To my mysterious benefactors
I got a full ride to Stanford thanks to the Elsie B. Ballantyne fund. I never met the Ballantyne family, but I am eternally grateful for their support. This is my thank you letter.
The Elsie B. Ballantyne foundation was formed in 1968 and it dissolved in 1972. This is all I could find about them online. Yet a gift they made to Stanford paid my way through college. I was told that Mr. Robert Ballantyne was elderly and had trouble seeing, so I regularly wrote him thank-you notes in large letters informing him of my progress. When he passed away, I decided to write to his wife to send my condolences. Below is a verbatim copy of that letter.

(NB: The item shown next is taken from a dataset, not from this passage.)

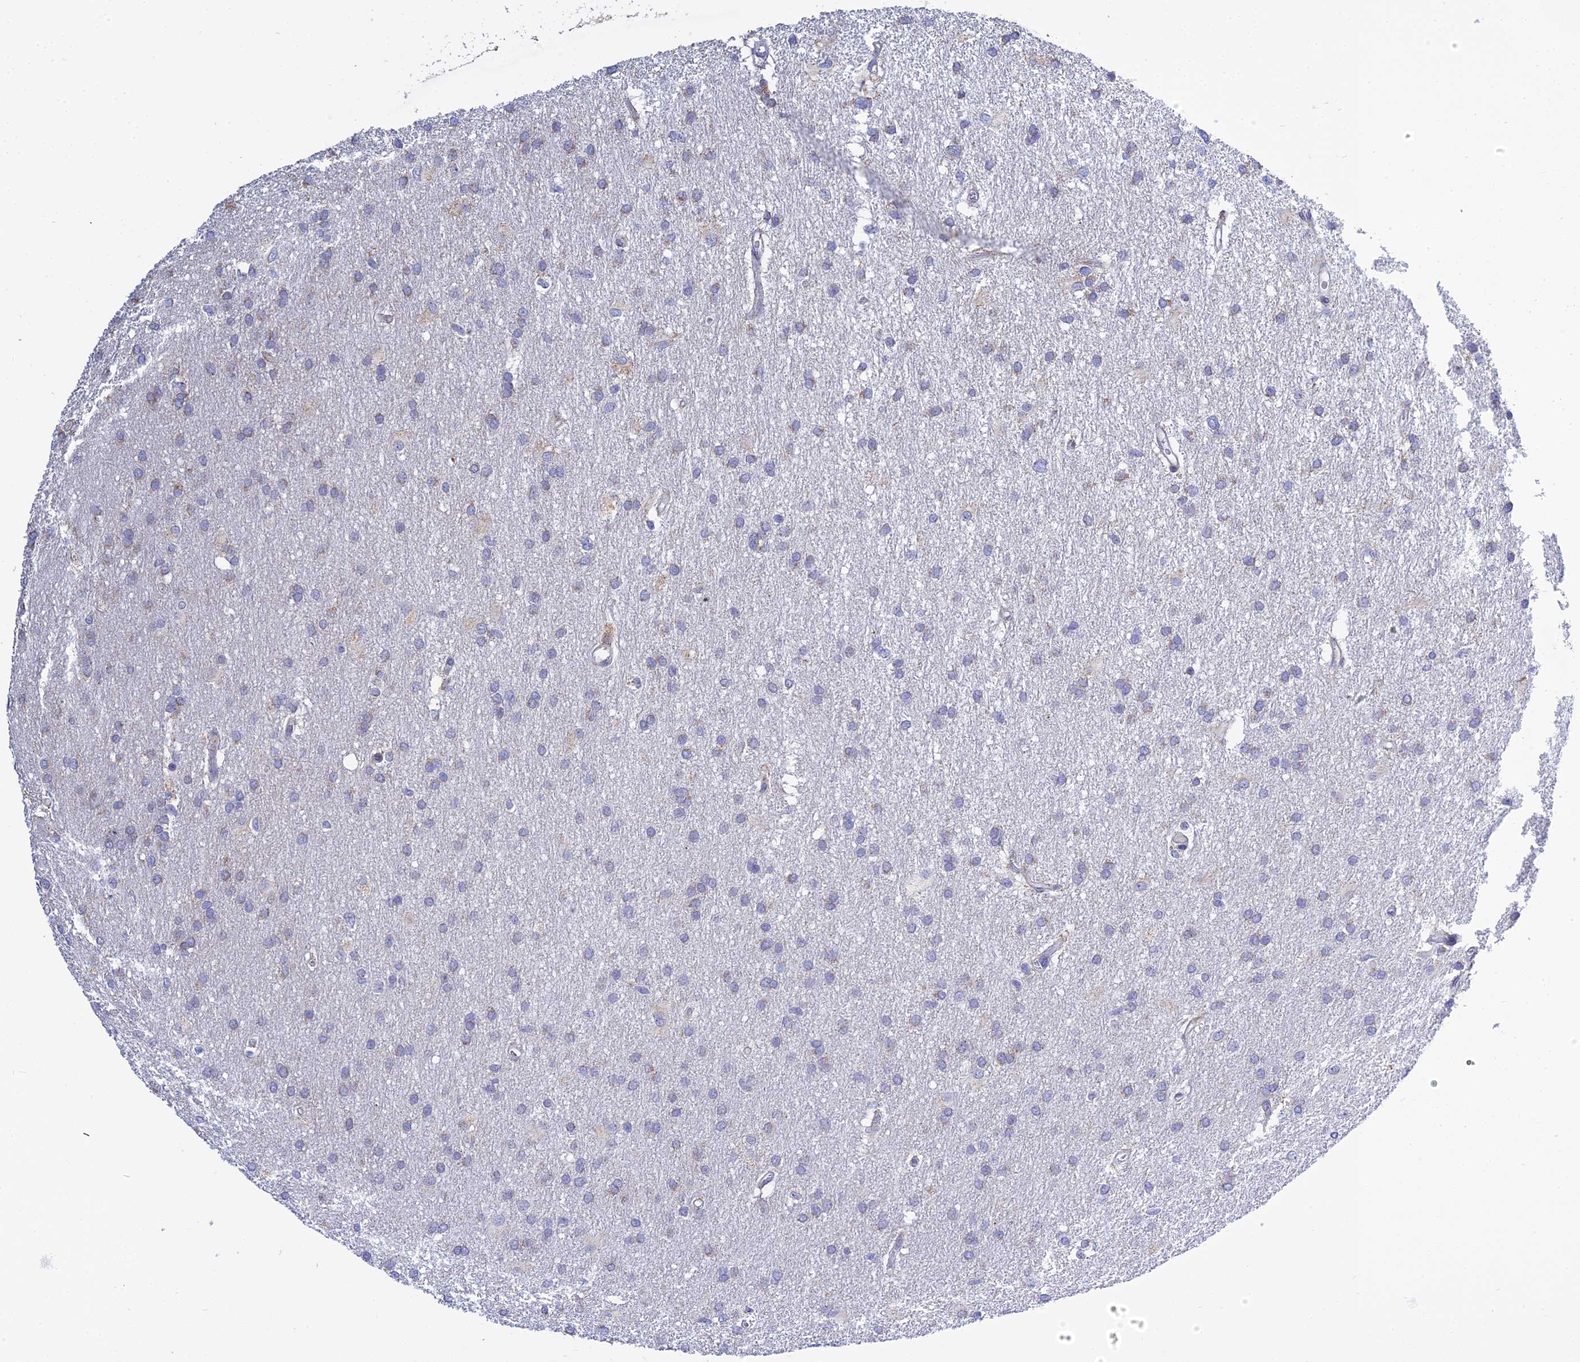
{"staining": {"intensity": "negative", "quantity": "none", "location": "none"}, "tissue": "glioma", "cell_type": "Tumor cells", "image_type": "cancer", "snomed": [{"axis": "morphology", "description": "Glioma, malignant, High grade"}, {"axis": "topography", "description": "Brain"}], "caption": "Immunohistochemical staining of human malignant glioma (high-grade) displays no significant positivity in tumor cells.", "gene": "ZXDA", "patient": {"sex": "male", "age": 77}}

I never heard back from my mysterious benefactors, but they showed me the value and the joy of giving. Our foundation KANTAROT is a way of paying their gift forward.
Dear Mrs. Ballantyne,
My name is Nikola Stikov and I am an international student from Macedonia studying at Stanford. It is the first time I am writing to you, but in the past I sent two letters to your husband, Mr. Robert Ballantyne, expressing my gratitude for the scholarship your family has granted me. I just found out that Mr. Ballantyne passed away, so I decided to write to you and give you my condolences.
I am not sure if you have read my past two letters, so in the hope of establishing a regular correspondence with the Ballantyne family, I will tell you a little bit about my background and what the Elsie B. Ballantyne Undergraduate Scholarship Fund has done for me.
As I mentioned earlier, I am an international student coming from a poor and undeveloped country. Macedonia is still recovering from the Balkan wars and many young people there are left without perspective and want to leave the country. I felt the same way after finishing high school, and I really wanted to study abroad. However, if it wasn’t for the Ballantyne Fund, I could not have afforded my studies at Stanford.
Right now, I am a senior graduating in Electrical Engineering and I am using the last portion of my Ballantyne scholarship. As my undergraduate education comes to an end, I wanted to reflect on my four years here and express my deepest gratitude to your family for making my Stanford experience possible. Thanks to you, I was not only able to complete a B.S. in Electrical Engineering, but also take part in many activities that made my education complete. I became a teaching assistant for the Computer Science Department and discovered my desire to teach and pursue an academic career. I spent a quarter studying in Berlin and got a chance to see Europe (I had never been to another European country before). Stanford has opened many doors for me, and it has helped me make an informed decision about my future. I am staying in Stanford to complete my graduate degree and I am hoping to become a professor of Electrical Engineering.
However, Stanford also made me realize what my home country means to me. I would like to go back to Macedonia and use my education to improve things there. Right now, whoever gets a chance to leave Macedonia does so, and having once left, rarely comes back. I would like to be one of the few to return to Macedonia and help the country get out of the mud it is in. I hope that with a PhD from a renowned educational institution I could do a lot for the Macedonian educational system and stop the outflow of young people from the country. Only then will it be possible to bring Macedonia closer to Europe politically and economically.
As I close this letter, I would like to once again express mine and my parents’ deepest gratitude to you and your family for making my Stanford education possible. I sincerely hope that you will get back to me and that I will get a chance to get to know you better. I am deeply indebted to the Ballantyne family and it would be a pleasure and honor to hear back from you.
Thank you,
Nikola Stikov
2024 P.S. I did become a professor of electrical engineering and I am helping my country get out of the mud. Some promises are hard to break.